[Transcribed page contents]
== Segment start ==

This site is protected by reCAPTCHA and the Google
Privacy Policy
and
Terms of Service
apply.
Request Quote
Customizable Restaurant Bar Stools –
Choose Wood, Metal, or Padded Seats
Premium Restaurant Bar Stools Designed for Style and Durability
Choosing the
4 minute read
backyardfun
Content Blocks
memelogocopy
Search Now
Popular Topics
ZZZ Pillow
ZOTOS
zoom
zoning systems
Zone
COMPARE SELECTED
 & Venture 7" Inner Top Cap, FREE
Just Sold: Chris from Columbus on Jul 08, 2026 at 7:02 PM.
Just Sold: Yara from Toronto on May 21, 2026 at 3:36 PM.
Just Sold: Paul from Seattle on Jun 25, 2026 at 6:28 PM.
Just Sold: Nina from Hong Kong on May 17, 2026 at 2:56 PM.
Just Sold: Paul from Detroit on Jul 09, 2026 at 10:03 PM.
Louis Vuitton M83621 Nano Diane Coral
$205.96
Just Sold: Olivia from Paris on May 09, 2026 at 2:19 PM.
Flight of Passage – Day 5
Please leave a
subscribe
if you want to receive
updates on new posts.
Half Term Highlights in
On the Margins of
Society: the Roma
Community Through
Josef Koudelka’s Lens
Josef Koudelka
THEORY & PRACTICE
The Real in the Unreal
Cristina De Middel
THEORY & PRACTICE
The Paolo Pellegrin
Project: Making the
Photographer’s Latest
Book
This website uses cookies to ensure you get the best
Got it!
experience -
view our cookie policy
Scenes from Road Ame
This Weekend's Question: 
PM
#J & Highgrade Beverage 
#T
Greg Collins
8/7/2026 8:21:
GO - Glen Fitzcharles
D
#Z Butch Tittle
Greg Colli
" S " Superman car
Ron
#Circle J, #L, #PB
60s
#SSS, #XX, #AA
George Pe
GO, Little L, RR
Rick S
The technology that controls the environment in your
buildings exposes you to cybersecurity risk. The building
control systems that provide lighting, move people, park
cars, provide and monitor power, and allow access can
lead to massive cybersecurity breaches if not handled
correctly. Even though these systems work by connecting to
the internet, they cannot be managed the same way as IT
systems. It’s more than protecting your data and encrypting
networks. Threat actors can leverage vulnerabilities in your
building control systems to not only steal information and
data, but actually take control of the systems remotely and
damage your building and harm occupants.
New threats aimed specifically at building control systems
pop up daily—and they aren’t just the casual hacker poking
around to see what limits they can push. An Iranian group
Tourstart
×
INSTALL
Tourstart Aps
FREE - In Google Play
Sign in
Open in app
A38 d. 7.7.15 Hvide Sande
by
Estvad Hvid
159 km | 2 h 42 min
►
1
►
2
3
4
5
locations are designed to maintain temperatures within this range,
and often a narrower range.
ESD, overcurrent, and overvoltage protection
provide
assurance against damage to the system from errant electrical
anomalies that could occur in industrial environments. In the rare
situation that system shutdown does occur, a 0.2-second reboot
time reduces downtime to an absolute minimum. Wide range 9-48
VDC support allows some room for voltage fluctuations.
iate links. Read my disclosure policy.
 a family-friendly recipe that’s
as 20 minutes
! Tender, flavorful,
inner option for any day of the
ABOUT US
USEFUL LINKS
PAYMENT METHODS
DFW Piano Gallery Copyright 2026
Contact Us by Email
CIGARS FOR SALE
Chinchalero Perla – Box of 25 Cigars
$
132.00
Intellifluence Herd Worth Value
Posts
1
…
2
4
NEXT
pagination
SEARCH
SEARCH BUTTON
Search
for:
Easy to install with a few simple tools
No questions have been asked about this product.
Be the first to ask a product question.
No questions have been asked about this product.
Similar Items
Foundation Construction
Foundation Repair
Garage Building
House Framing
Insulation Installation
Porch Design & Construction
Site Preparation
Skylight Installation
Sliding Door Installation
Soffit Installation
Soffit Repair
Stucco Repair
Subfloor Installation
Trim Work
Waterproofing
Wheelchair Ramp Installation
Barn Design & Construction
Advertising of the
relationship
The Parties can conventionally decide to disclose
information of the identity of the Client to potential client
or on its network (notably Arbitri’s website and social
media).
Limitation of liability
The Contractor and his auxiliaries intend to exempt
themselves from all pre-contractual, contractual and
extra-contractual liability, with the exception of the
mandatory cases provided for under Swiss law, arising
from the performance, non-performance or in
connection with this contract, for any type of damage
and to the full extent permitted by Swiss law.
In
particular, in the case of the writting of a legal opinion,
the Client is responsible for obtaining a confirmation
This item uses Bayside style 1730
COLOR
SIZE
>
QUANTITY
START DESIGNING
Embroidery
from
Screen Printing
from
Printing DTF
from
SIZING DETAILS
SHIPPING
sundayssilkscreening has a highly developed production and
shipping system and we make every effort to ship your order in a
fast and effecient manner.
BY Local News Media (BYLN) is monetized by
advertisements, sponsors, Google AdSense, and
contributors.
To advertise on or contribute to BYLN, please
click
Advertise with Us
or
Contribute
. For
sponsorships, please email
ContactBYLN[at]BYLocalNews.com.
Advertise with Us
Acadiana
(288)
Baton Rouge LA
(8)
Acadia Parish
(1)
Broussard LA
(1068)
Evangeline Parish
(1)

== Segment end ==

What you need to do: Reproduce every one of the lines above verbatim, in their original order.

Answer:
This site is protected by reCAPTCHA and the Google
Privacy Policy
and
Terms of Service
apply.
Request Quote
Customizable Restaurant Bar Stools –
Choose Wood, Metal, or Padded Seats
Premium Restaurant Bar Stools Designed for Style and Durability
Choosing the
4 minute read
backyardfun
Content Blocks
memelogocopy
Search Now
Popular Topics
ZZZ Pillow
ZOTOS
zoom
zoning systems
Zone
COMPARE SELECTED
 & Venture 7" Inner Top Cap, FREE
Just Sold: Chris from Columbus on Jul 08, 2026 at 7:02 PM.
Just Sold: Yara from Toronto on May 21, 2026 at 3:36 PM.
Just Sold: Paul from Seattle on Jun 25, 2026 at 6:28 PM.
Just Sold: Nina from Hong Kong on May 17, 2026 at 2:56 PM.
Just Sold: Paul from Detroit on Jul 09, 2026 at 10:03 PM.
Louis Vuitton M83621 Nano Diane Coral
$205.96
Just Sold: Olivia from Paris on May 09, 2026 at 2:19 PM.
Flight of Passage – Day 5
Please leave a
subscribe
if you want to receive
updates on new posts.
Half Term Highlights in
On the Margins of
Society: the Roma
Community Through
Josef Koudelka’s Lens
Josef Koudelka
THEORY & PRACTICE
The Real in the Unreal
Cristina De Middel
THEORY & PRACTICE
The Paolo Pellegrin
Project: Making the
Photographer’s Latest
Book
This website uses cookies to ensure you get the best
Got it!
experience -
view our cookie policy
Scenes from Road Ame
This Weekend's Question: 
PM
#J & Highgrade Beverage 
#T
Greg Collins
8/7/2026 8:21:
GO - Glen Fitzcharles
D
#Z Butch Tittle
Greg Colli
" S " Superman car
Ron
#Circle J, #L, #PB
60s
#SSS, #XX, #AA
George Pe
GO, Little L, RR
Rick S
The technology that controls the environment in your
buildings exposes you to cybersecurity risk. The building
control systems that provide lighting, move people, park
cars, provide and monitor power, and allow access can
lead to massive cybersecurity breaches if not handled
correctly. Even though these systems work by connecting to
the internet, they cannot be managed the same way as IT
systems. It’s more than protecting your data and encrypting
networks. Threat actors can leverage vulnerabilities in your
building control systems to not only steal information and
data, but actually take control of the systems remotely and
damage your building and harm occupants.
New threats aimed specifically at building control systems
pop up daily—and they aren’t just the casual hacker poking
around to see what limits they can push. An Iranian group
Tourstart
×
INSTALL
Tourstart Aps
FREE - In Google Play
Sign in
Open in app
A38 d. 7.7.15 Hvide Sande
by
Estvad Hvid
159 km | 2 h 42 min
►
1
►
2
3
4
5
locations are designed to maintain temperatures within this range,
and often a narrower range.
ESD, overcurrent, and overvoltage protection
provide
assurance against damage to the system from errant electrical
anomalies that could occur in industrial environments. In the rare
situation that system shutdown does occur, a 0.2-second reboot
time reduces downtime to an absolute minimum. Wide range 9-48
VDC support allows some room for voltage fluctuations.
iate links. Read my disclosure policy.
 a family-friendly recipe that’s
as 20 minutes
! Tender, flavorful,
inner option for any day of the
ABOUT US
USEFUL LINKS
PAYMENT METHODS
DFW Piano Gallery Copyright 2026
Contact Us by Email
CIGARS FOR SALE
Chinchalero Perla – Box of 25 Cigars
$
132.00
Intellifluence Herd Worth Value
Posts
1
…
2
4
NEXT
pagination
SEARCH
SEARCH BUTTON
Search
for:
Easy to install with a few simple tools
No questions have been asked about this product.
Be the first to ask a product question.
No questions have been asked about this product.
Similar Items
Foundation Construction
Foundation Repair
Garage Building
House Framing
Insulation Installation
Porch Design & Construction
Site Preparation
Skylight Installation
Sliding Door Installation
Soffit Installation
Soffit Repair
Stucco Repair
Subfloor Installation
Trim Work
Waterproofing
Wheelchair Ramp Installation
Barn Design & Construction
Advertising of the
relationship
The Parties can conventionally decide to disclose
information of the identity of the Client to potential client
or on its network (notably Arbitri’s website and social
media).
Limitation of liability
The Contractor and his auxiliaries intend to exempt
themselves from all pre-contractual, contractual and
extra-contractual liability, with the exception of the
mandatory cases provided for under Swiss law, arising
from the performance, non-performance or in
connection with this contract, for any type of damage
and to the full extent permitted by Swiss law.
In
particular, in the case of the writting of a legal opinion,
the Client is responsible for obtaining a confirmation
This item uses Bayside style 1730
COLOR
SIZE
>
QUANTITY
START DESIGNING
Embroidery
from
Screen Printing
from
Printing DTF
from
SIZING DETAILS
SHIPPING
sundayssilkscreening has a highly developed production and
shipping system and we make every effort to ship your order in a
fast and effecient manner.
BY Local News Media (BYLN) is monetized by
advertisements, sponsors, Google AdSense, and
contributors.
To advertise on or contribute to BYLN, please
click
Advertise with Us
or
Contribute
. For
sponsorships, please email
ContactBYLN[at]BYLocalNews.com.
Advertise with Us
Acadiana
(288)
Baton Rouge LA
(8)
Acadia Parish
(1)
Broussard LA
(1068)
Evangeline Parish
(1)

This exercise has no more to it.